_HOW TO COMPLETE THIS TASK_
Please copy the records below word for word, every line of them, and leave the pictures out of your answer.

(Stored data entries)

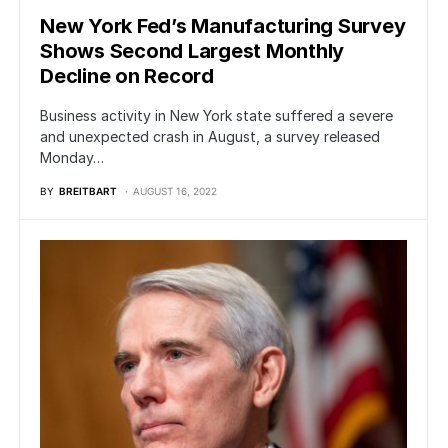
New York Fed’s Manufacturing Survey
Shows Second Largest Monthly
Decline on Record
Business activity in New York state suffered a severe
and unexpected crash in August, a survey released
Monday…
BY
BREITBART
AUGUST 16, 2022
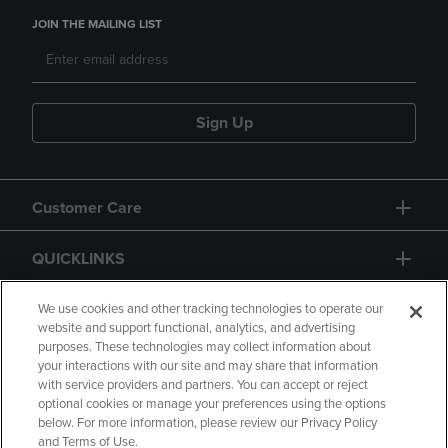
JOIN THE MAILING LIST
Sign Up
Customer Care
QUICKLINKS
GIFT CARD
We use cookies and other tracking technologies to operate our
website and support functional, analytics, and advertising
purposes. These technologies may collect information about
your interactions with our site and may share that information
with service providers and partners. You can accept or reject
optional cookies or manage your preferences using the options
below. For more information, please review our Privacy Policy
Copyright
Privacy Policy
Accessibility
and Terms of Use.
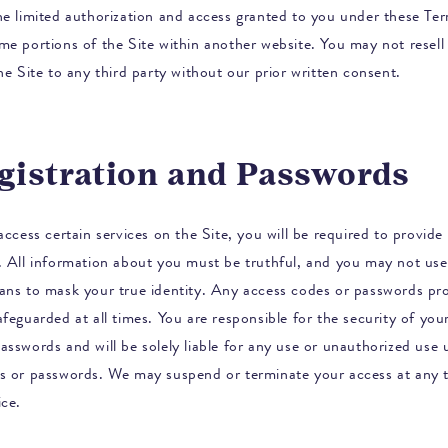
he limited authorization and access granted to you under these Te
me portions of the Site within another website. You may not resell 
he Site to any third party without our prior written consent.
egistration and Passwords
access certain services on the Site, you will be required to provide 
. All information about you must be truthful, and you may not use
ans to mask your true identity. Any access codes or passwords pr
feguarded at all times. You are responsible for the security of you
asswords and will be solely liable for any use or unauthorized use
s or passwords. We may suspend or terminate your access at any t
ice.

_OUTPUT OF THE TASK_
New York Fed’s Manufacturing Survey
Shows Second Largest Monthly
Decline on Record
Business activity in New York state suffered a severe
and unexpected crash in August, a survey released
Monday…
BY
BREITBART
AUGUST 16, 2022
JOIN THE MAILING LIST
Sign Up
Customer Care
QUICKLINKS
GIFT CARD
We use cookies and other tracking technologies to operate our
website and support functional, analytics, and advertising
purposes. These technologies may collect information about
your interactions with our site and may share that information
with service providers and partners. You can accept or reject
optional cookies or manage your preferences using the options
below. For more information, please review our Privacy Policy
Copyright
Privacy Policy
Accessibility
and Terms of Use.
he limited authorization and access granted to you under these Te
me portions of the Site within another website. You may not resell 
he Site to any third party without our prior written consent.
egistration and Passwords
access certain services on the Site, you will be required to provide 
. All information about you must be truthful, and you may not use
ans to mask your true identity. Any access codes or passwords pr
feguarded at all times. You are responsible for the security of you
asswords and will be solely liable for any use or unauthorized use
s or passwords. We may suspend or terminate your access at any t
ice.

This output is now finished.